Making the occasion
Here’s one of those new words that amuse me. Tablescape.
What the heck is tablescape? Growing up we had a table. Actually two tables, the one in the kitchen on which Mom prepared the meals that we ate and on which we also did our homework. Then there was the table in what was once the pantry, the “rescued room” that my parents built from the walls out and which was fitted with the crème de la crème of the 1950s…a Formica topped table with matching chairs. Ours was red.
Sadly it replaced my paternal grandmother’s perfectly good round oak table for which we also had and retained, a long sideboard. I don’t know what a sideboard is for, but it looked grand and it was ours.
This set of table and chairs wasn’t bigger than the table and chairs in the kitchen. It was thought of as the “good” table. You know, like the “good” dishes.
We also had “good” dishes. As dishes go, they were of little material value.
I think that my grandmother gave them to Mom as a wedding gift. She bought them at Woolworths. But they looked very nice, white with a tiny gold rim around each.
For everyday, we had a sturdy set of something that Mom bought with coupons from Betty Crocker. We had one set of eating utensils also loot from Betty Crocker coupons or was it Green Stamps? I don’t remember, but the set of knives, forks and spoons came from somewhere as a redemption prize.
We used the knives, forks and spoons, along with the dishes and drinking glasses that once held pimento cheese along with pepper, salt and maybe catsup on one or the other of the tables.
Even on special occasions and, for us the only special occasion, one at which we used the good dishes, was the Thanksgiving dinner that we hosted every year.

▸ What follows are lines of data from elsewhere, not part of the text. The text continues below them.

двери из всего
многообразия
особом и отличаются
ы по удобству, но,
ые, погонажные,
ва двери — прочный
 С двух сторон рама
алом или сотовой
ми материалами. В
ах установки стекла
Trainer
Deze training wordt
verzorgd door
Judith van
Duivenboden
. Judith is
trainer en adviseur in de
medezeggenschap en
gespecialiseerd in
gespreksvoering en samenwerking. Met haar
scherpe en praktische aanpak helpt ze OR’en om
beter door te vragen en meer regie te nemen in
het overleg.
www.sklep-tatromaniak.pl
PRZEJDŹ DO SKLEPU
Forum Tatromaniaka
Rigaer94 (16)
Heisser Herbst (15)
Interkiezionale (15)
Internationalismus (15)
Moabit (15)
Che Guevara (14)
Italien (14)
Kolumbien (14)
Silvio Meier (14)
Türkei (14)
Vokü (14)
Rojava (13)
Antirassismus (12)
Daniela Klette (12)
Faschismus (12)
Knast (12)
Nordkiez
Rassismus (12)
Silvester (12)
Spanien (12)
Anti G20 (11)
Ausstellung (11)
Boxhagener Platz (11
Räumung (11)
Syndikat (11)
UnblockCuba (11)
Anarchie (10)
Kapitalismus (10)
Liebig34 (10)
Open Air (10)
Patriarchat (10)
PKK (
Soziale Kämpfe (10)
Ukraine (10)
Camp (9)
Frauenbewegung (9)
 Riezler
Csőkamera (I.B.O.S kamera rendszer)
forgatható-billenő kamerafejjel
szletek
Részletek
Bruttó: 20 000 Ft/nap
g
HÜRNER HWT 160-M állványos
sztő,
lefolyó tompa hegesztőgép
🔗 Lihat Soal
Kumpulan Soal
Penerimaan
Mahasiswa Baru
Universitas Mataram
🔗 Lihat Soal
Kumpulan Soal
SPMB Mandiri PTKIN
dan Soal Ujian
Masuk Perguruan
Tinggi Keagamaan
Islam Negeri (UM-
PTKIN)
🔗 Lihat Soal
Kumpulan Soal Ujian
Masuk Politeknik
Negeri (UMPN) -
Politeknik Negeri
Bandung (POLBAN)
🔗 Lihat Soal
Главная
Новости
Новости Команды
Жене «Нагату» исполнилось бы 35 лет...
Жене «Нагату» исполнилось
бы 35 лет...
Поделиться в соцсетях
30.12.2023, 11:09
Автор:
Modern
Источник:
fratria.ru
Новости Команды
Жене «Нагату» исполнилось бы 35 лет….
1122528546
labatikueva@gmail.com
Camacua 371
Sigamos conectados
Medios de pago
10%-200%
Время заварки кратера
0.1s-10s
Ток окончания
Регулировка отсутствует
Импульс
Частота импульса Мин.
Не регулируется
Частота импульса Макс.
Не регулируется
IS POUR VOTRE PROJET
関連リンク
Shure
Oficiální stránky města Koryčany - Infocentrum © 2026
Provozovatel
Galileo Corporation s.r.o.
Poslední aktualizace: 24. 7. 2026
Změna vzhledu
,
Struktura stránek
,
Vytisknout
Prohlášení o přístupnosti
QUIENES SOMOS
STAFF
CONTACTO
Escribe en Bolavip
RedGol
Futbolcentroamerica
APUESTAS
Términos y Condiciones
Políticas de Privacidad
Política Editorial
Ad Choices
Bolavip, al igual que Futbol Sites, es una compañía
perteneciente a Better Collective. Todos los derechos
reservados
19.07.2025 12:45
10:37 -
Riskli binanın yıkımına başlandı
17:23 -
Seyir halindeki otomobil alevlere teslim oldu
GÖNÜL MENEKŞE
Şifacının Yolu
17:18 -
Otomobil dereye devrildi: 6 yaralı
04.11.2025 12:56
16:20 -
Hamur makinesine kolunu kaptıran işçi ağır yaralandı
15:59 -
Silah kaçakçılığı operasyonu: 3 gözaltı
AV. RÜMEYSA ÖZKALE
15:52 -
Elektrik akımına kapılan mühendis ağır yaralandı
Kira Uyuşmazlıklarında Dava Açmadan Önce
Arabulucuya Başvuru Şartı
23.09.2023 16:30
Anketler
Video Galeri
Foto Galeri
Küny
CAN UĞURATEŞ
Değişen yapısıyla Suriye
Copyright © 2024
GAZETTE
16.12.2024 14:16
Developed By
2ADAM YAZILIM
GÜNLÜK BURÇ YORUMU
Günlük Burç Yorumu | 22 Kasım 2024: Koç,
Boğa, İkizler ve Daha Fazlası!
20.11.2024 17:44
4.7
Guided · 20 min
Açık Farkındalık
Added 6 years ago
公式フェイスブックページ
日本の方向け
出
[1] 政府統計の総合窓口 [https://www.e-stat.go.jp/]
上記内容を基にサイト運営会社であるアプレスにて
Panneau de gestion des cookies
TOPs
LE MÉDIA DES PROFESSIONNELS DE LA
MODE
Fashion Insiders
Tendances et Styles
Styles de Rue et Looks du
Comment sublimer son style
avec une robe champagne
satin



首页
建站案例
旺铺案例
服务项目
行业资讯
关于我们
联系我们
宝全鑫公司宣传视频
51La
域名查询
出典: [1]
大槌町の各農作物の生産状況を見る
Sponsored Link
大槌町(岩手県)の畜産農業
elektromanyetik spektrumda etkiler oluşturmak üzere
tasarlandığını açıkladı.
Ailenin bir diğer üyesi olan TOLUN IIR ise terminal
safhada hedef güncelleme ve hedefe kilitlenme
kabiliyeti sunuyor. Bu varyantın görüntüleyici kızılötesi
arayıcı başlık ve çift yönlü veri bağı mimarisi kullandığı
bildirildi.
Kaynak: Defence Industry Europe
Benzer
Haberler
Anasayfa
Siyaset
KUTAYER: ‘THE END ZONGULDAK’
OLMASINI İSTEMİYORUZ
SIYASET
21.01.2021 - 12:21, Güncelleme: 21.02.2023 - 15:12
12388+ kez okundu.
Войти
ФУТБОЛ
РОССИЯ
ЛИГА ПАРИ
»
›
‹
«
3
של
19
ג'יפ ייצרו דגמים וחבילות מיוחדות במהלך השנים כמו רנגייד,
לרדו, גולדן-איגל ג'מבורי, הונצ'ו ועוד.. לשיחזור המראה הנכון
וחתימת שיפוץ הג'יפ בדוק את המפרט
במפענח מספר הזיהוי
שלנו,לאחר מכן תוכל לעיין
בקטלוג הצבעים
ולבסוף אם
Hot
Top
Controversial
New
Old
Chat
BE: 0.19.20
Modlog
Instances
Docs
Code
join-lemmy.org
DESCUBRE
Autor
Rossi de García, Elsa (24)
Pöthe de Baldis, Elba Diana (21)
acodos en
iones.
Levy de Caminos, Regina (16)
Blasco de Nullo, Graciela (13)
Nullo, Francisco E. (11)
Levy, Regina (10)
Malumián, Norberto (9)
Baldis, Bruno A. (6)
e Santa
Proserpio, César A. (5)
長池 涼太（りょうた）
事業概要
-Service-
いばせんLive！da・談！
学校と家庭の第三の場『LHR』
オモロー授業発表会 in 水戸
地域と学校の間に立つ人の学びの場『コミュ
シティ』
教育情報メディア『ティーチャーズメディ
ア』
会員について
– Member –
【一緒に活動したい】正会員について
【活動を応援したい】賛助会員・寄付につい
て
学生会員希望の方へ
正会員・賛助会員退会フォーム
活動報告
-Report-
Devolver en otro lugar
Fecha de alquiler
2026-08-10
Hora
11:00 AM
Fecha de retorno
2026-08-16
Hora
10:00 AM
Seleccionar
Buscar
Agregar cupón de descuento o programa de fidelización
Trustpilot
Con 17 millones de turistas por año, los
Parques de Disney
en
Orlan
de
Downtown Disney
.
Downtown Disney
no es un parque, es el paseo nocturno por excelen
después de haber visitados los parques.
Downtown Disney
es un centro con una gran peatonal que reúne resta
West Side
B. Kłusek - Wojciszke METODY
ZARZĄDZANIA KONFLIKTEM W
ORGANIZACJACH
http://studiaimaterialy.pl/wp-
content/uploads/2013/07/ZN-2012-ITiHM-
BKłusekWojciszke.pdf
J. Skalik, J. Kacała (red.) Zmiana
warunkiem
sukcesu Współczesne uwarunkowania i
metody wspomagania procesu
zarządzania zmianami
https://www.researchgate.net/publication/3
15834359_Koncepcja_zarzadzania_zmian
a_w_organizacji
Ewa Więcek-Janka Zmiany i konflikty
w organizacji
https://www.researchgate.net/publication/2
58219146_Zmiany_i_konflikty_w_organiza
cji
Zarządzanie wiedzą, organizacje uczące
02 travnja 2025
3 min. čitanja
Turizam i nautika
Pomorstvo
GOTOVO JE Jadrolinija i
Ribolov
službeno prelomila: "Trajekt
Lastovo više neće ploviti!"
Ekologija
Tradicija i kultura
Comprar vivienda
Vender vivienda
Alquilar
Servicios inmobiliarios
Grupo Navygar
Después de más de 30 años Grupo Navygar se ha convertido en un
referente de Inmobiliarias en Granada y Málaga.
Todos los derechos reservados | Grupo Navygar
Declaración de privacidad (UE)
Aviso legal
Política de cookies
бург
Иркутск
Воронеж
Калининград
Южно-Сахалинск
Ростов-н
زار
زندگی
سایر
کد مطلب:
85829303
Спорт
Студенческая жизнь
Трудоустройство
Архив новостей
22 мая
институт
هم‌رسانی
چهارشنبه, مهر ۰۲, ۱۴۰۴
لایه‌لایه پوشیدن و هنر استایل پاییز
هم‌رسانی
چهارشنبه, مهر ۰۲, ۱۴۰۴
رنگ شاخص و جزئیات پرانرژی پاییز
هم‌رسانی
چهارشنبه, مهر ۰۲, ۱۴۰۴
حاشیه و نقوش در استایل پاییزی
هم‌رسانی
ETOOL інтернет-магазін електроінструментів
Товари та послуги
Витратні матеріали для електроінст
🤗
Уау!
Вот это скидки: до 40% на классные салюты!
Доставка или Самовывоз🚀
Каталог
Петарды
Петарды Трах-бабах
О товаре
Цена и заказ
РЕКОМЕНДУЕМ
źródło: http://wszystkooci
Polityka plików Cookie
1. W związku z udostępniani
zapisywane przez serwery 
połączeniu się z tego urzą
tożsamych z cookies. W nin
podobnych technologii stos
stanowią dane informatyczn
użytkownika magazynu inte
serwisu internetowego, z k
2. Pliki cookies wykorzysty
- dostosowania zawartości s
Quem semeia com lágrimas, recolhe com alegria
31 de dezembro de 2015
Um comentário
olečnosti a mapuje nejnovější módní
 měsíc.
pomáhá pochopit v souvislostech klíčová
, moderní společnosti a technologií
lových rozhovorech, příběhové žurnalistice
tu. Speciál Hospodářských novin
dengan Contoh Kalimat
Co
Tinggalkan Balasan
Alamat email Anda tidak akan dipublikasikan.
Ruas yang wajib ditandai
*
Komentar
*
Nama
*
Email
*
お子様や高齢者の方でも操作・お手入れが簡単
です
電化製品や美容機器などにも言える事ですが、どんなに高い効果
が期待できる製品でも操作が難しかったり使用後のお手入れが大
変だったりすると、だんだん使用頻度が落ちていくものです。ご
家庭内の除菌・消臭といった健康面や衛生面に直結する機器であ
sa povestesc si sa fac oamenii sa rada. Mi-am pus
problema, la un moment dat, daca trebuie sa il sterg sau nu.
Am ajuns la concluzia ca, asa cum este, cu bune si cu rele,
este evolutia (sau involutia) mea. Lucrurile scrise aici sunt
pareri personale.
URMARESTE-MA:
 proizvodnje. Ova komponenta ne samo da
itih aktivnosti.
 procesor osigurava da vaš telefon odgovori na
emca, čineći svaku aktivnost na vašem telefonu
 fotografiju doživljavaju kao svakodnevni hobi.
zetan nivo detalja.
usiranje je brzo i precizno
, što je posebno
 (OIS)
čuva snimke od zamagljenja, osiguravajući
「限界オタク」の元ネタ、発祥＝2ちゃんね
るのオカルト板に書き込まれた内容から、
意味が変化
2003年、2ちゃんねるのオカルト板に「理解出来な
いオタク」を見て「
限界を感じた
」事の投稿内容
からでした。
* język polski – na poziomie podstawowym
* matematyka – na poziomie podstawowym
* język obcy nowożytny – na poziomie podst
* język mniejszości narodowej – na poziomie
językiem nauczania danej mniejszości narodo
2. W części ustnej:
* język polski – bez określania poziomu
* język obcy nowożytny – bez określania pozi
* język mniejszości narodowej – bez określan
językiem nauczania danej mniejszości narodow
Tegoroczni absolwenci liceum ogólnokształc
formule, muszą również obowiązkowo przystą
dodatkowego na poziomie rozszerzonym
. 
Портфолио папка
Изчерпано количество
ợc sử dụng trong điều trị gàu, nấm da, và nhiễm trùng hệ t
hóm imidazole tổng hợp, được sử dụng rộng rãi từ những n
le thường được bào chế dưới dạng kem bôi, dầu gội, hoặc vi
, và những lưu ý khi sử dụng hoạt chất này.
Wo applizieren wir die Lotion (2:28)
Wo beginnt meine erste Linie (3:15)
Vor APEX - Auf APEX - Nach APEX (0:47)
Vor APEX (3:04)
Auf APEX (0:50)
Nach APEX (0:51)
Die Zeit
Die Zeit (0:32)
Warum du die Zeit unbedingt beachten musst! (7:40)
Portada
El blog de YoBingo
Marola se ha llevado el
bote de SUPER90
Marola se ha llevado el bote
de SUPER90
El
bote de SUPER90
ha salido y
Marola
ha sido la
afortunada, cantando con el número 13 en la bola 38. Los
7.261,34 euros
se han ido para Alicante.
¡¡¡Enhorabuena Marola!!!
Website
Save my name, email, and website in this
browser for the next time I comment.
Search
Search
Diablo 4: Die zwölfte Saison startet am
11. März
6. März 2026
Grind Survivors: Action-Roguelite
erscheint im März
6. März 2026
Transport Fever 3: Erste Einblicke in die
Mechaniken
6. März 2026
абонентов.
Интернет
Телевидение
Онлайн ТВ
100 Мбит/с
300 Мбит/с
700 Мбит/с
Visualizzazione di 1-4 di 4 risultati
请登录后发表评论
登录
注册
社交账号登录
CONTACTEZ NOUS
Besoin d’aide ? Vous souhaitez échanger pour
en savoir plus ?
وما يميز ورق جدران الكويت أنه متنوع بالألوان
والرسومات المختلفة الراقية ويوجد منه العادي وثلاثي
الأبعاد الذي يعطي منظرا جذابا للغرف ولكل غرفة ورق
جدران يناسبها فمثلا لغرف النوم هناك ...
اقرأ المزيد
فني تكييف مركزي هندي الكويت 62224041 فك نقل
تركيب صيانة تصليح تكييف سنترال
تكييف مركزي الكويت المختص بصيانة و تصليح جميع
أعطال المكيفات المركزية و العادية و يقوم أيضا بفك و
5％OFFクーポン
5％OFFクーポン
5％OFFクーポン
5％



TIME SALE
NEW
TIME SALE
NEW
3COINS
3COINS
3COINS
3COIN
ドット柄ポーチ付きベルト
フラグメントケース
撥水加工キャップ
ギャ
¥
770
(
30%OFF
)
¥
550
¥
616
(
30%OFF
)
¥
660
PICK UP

Perhaps it is my aging brain, but I can’t for the life of me remember how we fed all of those relatives with those two tables. But we did and on that occasion, we added some décor to the table. It was a ceramic elephant that held six small ceramic shot glasses.
Of course I didn’t know that these were shot glasses or even what a shot glass was. I thought they were small flower pots which was why I helpfully filled eat with dirt from the back yard and tried to transplant grass (lawn grass… even though we didn’t have what one would call a lawn) into each.
I was actually surprised that my father was, how shall I put this? Upset about this?’
We rarely used napkins. Paper napkins were an expense that was beyond our budgets and cloth napkins would have to be laundered. My mother already had enough on her hands with laundry for four children and two, sometimes four adults, depending on who was hiding out from whom in our spare bedroom.
We did have napkins, beautiful damask napkins that, according to family legend, my father won in a poker game. I still have them in their original box.
There were no decorations on those tables. They might sport a tablecloth on Sunday, Thanksgiving and Christmas or if Mom had inveigled one of the nuns from our school to have dinner with us.
So, as a young married woman, attending dinner parties where others were raised in the land of napkins and tablescapes, I had a large learning curve. In those way-back days the only recourse to a gal who was clueless and didn’t want anyone to know that she was so deficient, were magazines. I scoured the magazines for ideas and the center of my dinner table became “scaped.”
It often sported flowers, real, dried, faux and imagined. I have, somewhere, a box of “flowers” made from pipe cleaners glued to fabric and ersatz vines with similarly fake grapes attached. Classy.
At times there were pieces of fruit, sometimes sugared fruit when that was in vogue. There were always two candles appropriately in candlesticks that I had scrounged from second hand stores.
When Edwards closed its doors, I bought an entire box of winter white tapers, most of which I haven’t used as tablescapes became less important and where the food and friends became more important. If the power goes off, I am fixed for candles for quite a while.
Every once in a while I will pull our a stop or two and decorate the dinner table with some whimsical offering or a very unarranged bouquet, but the circle has turned as it always does and we are mostly back to the dishes, the knives, forks, spoons and condiments.
Maybe it’s time to resurrect the candles. They do lend something special to a meal. But, as always, it’s the people who make it the occasion.